What the task asks: Write out the data below in full, unchanged, minus the images.

Task inputs:

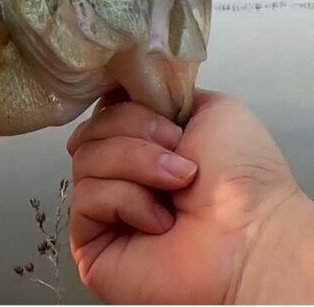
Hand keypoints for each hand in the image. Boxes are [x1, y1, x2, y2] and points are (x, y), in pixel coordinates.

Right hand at [66, 87, 313, 303]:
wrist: (251, 236)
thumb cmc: (245, 183)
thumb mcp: (213, 110)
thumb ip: (162, 94)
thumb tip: (122, 93)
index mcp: (147, 147)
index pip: (104, 111)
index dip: (127, 108)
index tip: (167, 122)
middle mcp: (124, 178)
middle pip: (89, 133)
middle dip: (134, 136)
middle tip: (178, 156)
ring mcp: (105, 211)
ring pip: (84, 161)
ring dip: (135, 166)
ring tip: (176, 187)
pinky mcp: (91, 242)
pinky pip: (85, 197)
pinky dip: (125, 201)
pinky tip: (159, 221)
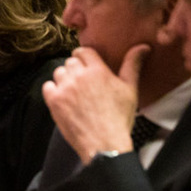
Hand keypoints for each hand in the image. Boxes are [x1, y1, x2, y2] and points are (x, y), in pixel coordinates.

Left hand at [42, 45, 148, 164]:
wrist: (104, 144)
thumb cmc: (119, 118)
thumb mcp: (130, 89)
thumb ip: (132, 65)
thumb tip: (143, 46)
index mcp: (97, 71)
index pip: (83, 51)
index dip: (84, 57)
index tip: (87, 65)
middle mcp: (79, 76)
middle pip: (71, 61)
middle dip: (76, 68)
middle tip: (83, 81)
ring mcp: (64, 89)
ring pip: (59, 72)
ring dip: (65, 78)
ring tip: (74, 91)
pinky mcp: (54, 101)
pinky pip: (48, 86)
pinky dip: (53, 90)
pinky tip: (63, 98)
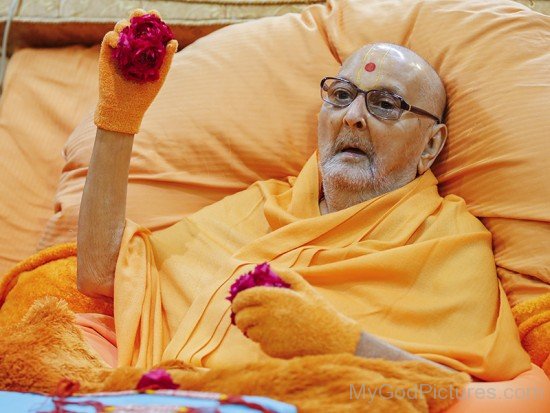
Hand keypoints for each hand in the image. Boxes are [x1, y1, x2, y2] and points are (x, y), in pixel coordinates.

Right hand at [94, 9, 177, 133]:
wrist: (124, 109)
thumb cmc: (144, 95)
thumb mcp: (159, 77)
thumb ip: (166, 59)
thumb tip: (174, 41)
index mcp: (147, 50)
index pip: (149, 30)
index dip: (152, 20)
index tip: (156, 15)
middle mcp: (133, 47)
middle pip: (134, 24)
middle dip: (137, 15)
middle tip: (141, 14)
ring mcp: (120, 49)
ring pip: (121, 27)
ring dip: (125, 24)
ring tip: (129, 29)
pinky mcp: (107, 54)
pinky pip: (109, 38)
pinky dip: (114, 36)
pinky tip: (119, 43)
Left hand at [231, 270, 361, 358]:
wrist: (332, 339)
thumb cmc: (318, 311)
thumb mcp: (305, 288)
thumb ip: (286, 275)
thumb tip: (270, 269)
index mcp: (274, 297)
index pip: (243, 297)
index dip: (237, 300)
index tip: (238, 303)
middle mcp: (267, 315)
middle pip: (241, 317)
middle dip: (240, 316)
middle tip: (245, 317)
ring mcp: (268, 334)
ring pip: (248, 332)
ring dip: (251, 329)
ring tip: (264, 327)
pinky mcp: (272, 350)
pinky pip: (260, 344)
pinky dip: (264, 341)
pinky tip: (279, 337)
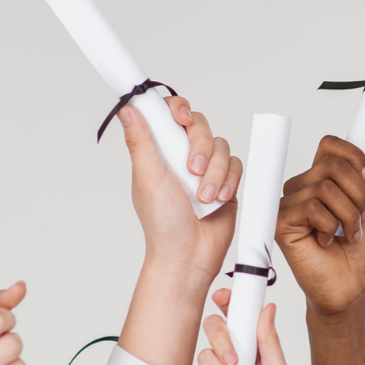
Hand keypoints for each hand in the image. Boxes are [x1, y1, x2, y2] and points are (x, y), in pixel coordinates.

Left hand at [119, 97, 241, 284]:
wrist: (189, 255)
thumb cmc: (163, 224)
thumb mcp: (148, 178)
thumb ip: (140, 142)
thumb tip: (127, 110)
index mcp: (159, 152)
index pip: (168, 115)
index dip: (177, 109)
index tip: (180, 119)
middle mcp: (182, 157)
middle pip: (199, 125)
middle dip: (200, 146)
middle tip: (192, 170)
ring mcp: (206, 169)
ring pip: (221, 146)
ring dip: (214, 172)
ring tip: (203, 196)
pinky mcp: (226, 182)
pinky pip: (236, 165)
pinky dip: (229, 181)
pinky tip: (218, 199)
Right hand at [192, 302, 292, 364]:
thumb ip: (269, 343)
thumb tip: (268, 309)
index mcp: (254, 348)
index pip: (237, 317)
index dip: (228, 302)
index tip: (224, 296)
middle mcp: (232, 357)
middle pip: (214, 327)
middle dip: (222, 340)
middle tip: (235, 360)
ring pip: (206, 356)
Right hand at [276, 135, 364, 316]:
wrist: (349, 287)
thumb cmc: (356, 254)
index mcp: (319, 180)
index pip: (330, 145)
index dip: (354, 156)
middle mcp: (301, 189)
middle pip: (331, 165)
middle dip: (358, 193)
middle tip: (361, 217)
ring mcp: (289, 205)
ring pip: (325, 188)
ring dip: (348, 215)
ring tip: (347, 234)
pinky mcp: (281, 223)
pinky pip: (312, 208)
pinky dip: (330, 227)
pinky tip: (327, 242)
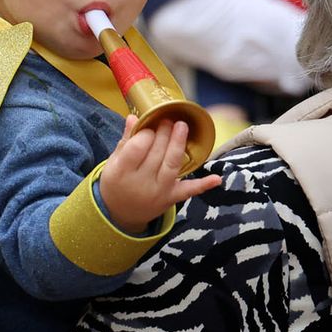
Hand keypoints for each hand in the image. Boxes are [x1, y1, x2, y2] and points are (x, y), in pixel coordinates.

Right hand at [98, 116, 221, 234]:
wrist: (120, 214)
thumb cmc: (116, 181)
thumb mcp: (114, 162)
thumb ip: (126, 141)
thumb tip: (134, 118)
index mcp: (121, 172)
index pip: (137, 148)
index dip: (146, 134)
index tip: (148, 127)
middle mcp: (140, 183)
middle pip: (156, 153)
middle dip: (164, 133)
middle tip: (167, 120)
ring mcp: (157, 192)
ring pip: (172, 165)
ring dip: (178, 144)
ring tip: (182, 126)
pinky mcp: (171, 198)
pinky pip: (188, 191)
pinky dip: (203, 185)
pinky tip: (216, 178)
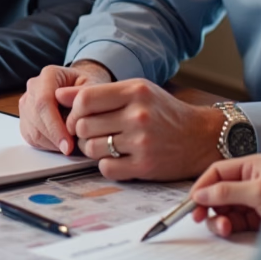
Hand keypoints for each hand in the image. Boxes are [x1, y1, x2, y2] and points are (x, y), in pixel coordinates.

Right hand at [19, 60, 112, 153]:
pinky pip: (32, 138)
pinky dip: (47, 145)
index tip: (68, 144)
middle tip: (72, 149)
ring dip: (51, 143)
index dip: (54, 126)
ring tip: (70, 144)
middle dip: (54, 137)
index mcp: (49, 75)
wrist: (81, 90)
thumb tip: (74, 113)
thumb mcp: (94, 87)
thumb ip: (85, 97)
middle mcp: (33, 87)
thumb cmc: (88, 89)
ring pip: (32, 130)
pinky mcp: (26, 119)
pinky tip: (61, 142)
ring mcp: (27, 104)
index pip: (44, 101)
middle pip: (36, 117)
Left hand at [58, 79, 222, 179]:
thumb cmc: (164, 112)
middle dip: (81, 131)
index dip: (74, 110)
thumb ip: (98, 93)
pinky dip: (106, 164)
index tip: (79, 116)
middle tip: (92, 132)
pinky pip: (106, 168)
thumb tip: (59, 95)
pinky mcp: (145, 166)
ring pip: (91, 148)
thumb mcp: (136, 91)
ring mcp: (142, 142)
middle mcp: (138, 115)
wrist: (201, 137)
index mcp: (135, 91)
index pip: (85, 99)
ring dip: (92, 148)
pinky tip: (118, 157)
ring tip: (106, 144)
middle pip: (83, 125)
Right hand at [191, 154, 260, 236]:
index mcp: (254, 166)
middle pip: (219, 191)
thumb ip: (227, 191)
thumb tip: (200, 194)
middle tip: (199, 217)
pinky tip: (230, 231)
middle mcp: (252, 181)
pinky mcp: (256, 220)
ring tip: (224, 228)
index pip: (219, 171)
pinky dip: (228, 227)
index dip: (203, 185)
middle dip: (210, 205)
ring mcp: (253, 202)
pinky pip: (233, 222)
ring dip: (219, 219)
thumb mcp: (259, 192)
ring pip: (224, 209)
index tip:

Response below:
Hand keypoints for each hand in the image. Boxes are [x1, y1, x2, y2] and points are (x, y), in pixel coordinates.

Right hand at [66, 87, 313, 303]:
wrist: (251, 236)
thumb cmc: (245, 183)
thumb mcp: (213, 110)
thumb ip: (162, 94)
thumb tip: (122, 93)
index mcp: (147, 147)
index pip: (104, 111)
index dip: (127, 108)
index tip: (167, 122)
middle mcp: (124, 178)
middle pip: (89, 133)
middle dip: (134, 136)
middle tip: (178, 156)
ring mcp: (105, 211)
ring pip: (84, 161)
ring dip: (135, 166)
ring tip: (176, 187)
pinky mcp: (91, 242)
pinky pip: (85, 197)
pinky dip: (125, 201)
pinky tip: (159, 221)
Hand keypoints for each hand in the image. Boxes are [x1, y1, x2, y2] and points are (x, y), in pixel coordinates.

Left hand at [42, 45, 148, 164]:
wrist: (104, 144)
thumb cmc: (119, 118)
thumb mcp: (130, 89)
thumb ip: (132, 65)
thumb tip: (143, 46)
index mcp: (97, 71)
index pip: (83, 51)
index dip: (84, 57)
index tip: (87, 65)
middle mcp: (79, 76)
middle pip: (71, 61)
middle dip: (76, 68)
middle tip: (83, 81)
ring mcp: (64, 89)
ring pip: (59, 72)
ring dip: (65, 78)
ring tip: (74, 91)
pinky mcp: (54, 101)
pinky pip: (48, 86)
pinky dip: (53, 90)
pinky tip: (63, 98)
Hand keypoints for each hand in the image. Boxes are [x1, y1, x2, y2] and points are (x, y), in pixel coordinates.

Right hand at [94, 9, 177, 133]:
wrist: (124, 109)
thumb cmc: (144, 95)
thumb mcp: (159, 77)
thumb ip: (166, 59)
thumb tip: (174, 41)
index mcp: (147, 50)
index pip: (149, 30)
index dip: (152, 20)
index tip: (156, 15)
middle mcp: (133, 47)
middle pip: (134, 24)
middle dip: (137, 15)
middle tip: (141, 14)
ring mcp: (120, 49)
ring pip: (121, 27)
ring dip: (125, 24)
ring tip: (129, 29)
pinky mcp: (107, 54)
pinky pip: (109, 38)
pinky dip: (114, 36)
pinky tip: (119, 43)
Left hand at [231, 270, 361, 358]:
wrist: (332, 339)
thumb cmc: (318, 311)
thumb mcp: (305, 288)
thumb ip: (286, 275)
thumb tip: (270, 269)
index mcp: (274, 297)
index pip: (243, 297)
index dip: (237, 300)
index tip: (238, 303)
middle mcp: (267, 315)
middle pip: (241, 317)
middle dip: (240, 316)
middle tip: (245, 317)
ring mcp: (268, 334)
ring pip: (248, 332)
ring dip: (251, 329)
ring tip: (264, 327)
pinky mcp: (272, 350)
pinky pip: (260, 344)
pinky dip: (264, 341)
pinky tip: (279, 337)
Hand keypoints for each hand in the image. Boxes are [x1, y1, x2, y2] and points are (x, y), in pixel coordinates.

Left hand at [119, 97, 241, 284]:
wrist: (189, 255)
thumb cmc: (163, 224)
thumb mcp: (148, 178)
thumb ip: (140, 142)
thumb tip: (127, 110)
index mcp: (159, 152)
index pip: (168, 115)
index dip: (177, 109)
index tip: (180, 119)
middle mcp: (182, 157)
middle pip: (199, 125)
middle dip: (200, 146)
middle tip: (192, 170)
ring mcp: (206, 169)
ring pip: (221, 146)
ring dip: (214, 172)
ring tip: (203, 196)
pinky mcp: (226, 182)
pinky pip: (236, 165)
pinky dip: (229, 181)
pinky tip: (218, 199)
Right hand at [192, 302, 292, 364]:
thumb ip: (269, 343)
thumb tip: (268, 309)
index mcp: (254, 348)
index pip: (237, 317)
index dip: (228, 302)
index tip: (224, 296)
middle mcp: (232, 357)
middle pip: (214, 327)
middle dip: (222, 340)
middle tip: (235, 360)
ring pip: (206, 356)
Right hand at [276, 135, 364, 316]:
wrist: (349, 287)
thumb cmc: (356, 254)
index mcp: (319, 180)
index pip: (330, 145)
index dip: (354, 156)
middle mcp: (301, 189)
middle pip: (331, 165)
middle dip: (358, 193)
middle tip: (361, 217)
ring mcp: (289, 205)
ring pip: (325, 188)
ring dip: (348, 215)
ring tip: (347, 234)
pinky mcp: (281, 223)
pinky pip: (312, 208)
pinky dip: (330, 227)
pinky tip: (327, 242)
Hand keypoints for each hand in the image. Boxes are [x1, y1, x2, y2] and points are (x, y), in pixel coordinates.

Right hand at [98, 116, 221, 234]:
wrist: (120, 214)
thumb cmc: (116, 181)
thumb mcp: (114, 162)
thumb ip: (126, 141)
thumb tip: (134, 118)
index mcp: (121, 172)
index pip: (137, 148)
index dip: (146, 134)
index tip: (148, 127)
middle mcp: (140, 183)
middle pip: (156, 153)
middle dip: (164, 133)
middle tip: (167, 120)
ring mcp: (157, 192)
ring pip: (172, 165)
ring dip: (178, 144)
ring tip: (182, 126)
pinky mcp: (171, 198)
pinky pip: (188, 191)
pinky dip: (203, 185)
pinky tip: (216, 178)
Hand keypoints for each hand in the image. Boxes are [x1, y1, x2, y2] and points are (x, y), in pixel coordinates.

Right hand at [19, 60, 112, 153]:
pinky pip: (32, 138)
pinky dip: (47, 145)
index tip: (68, 144)
middle tip: (72, 149)
ring dip: (51, 143)
index dip: (54, 126)
ring tip: (70, 144)
middle dip: (54, 137)
index mcp: (49, 75)
wrist: (81, 90)
thumb tip: (74, 113)
thumb mcp: (94, 87)
thumb ip: (85, 97)
middle mcp: (33, 87)
thumb cmc: (88, 89)
ring pip: (32, 130)
pinky mcp: (26, 119)
pinky tip: (61, 142)
ring mcp: (27, 104)
index pip: (44, 101)
middle pip: (36, 117)
Left hand at [58, 79, 222, 179]:
thumb cmc: (164, 112)
middle dip: (81, 131)
index dip: (74, 110)
thumb ip: (98, 93)
pinky dip: (106, 164)
index tip: (79, 116)
middle tip: (92, 132)
pinky pip: (106, 168)
thumb tip: (59, 95)
pinky mcp: (145, 166)
ring pip: (91, 148)
thumb mcp: (136, 91)
ring mcp: (142, 142)
middle mcp: (138, 115)
wrist: (201, 137)
index mcp: (135, 91)
index pip: (85, 99)
ring dip: (92, 148)
pinky tip: (118, 157)
ring tip: (106, 144)
middle pip: (83, 125)
Right hand at [191, 154, 260, 236]:
index mcp: (254, 166)
middle pip: (219, 191)
thumb ip: (227, 191)
thumb tip: (200, 194)
middle tip: (199, 217)
pinky tip: (230, 231)
middle mcp: (252, 181)
pinky mcp: (256, 220)
ring tip: (224, 228)
index pip: (219, 171)
pinky dip: (228, 227)
index dip: (203, 185)
middle dip: (210, 205)
ring mcp: (253, 202)
pinky pip: (233, 222)
ring dip: (219, 219)
thumb mcp: (259, 192)
ring pip: (224, 209)
index tip:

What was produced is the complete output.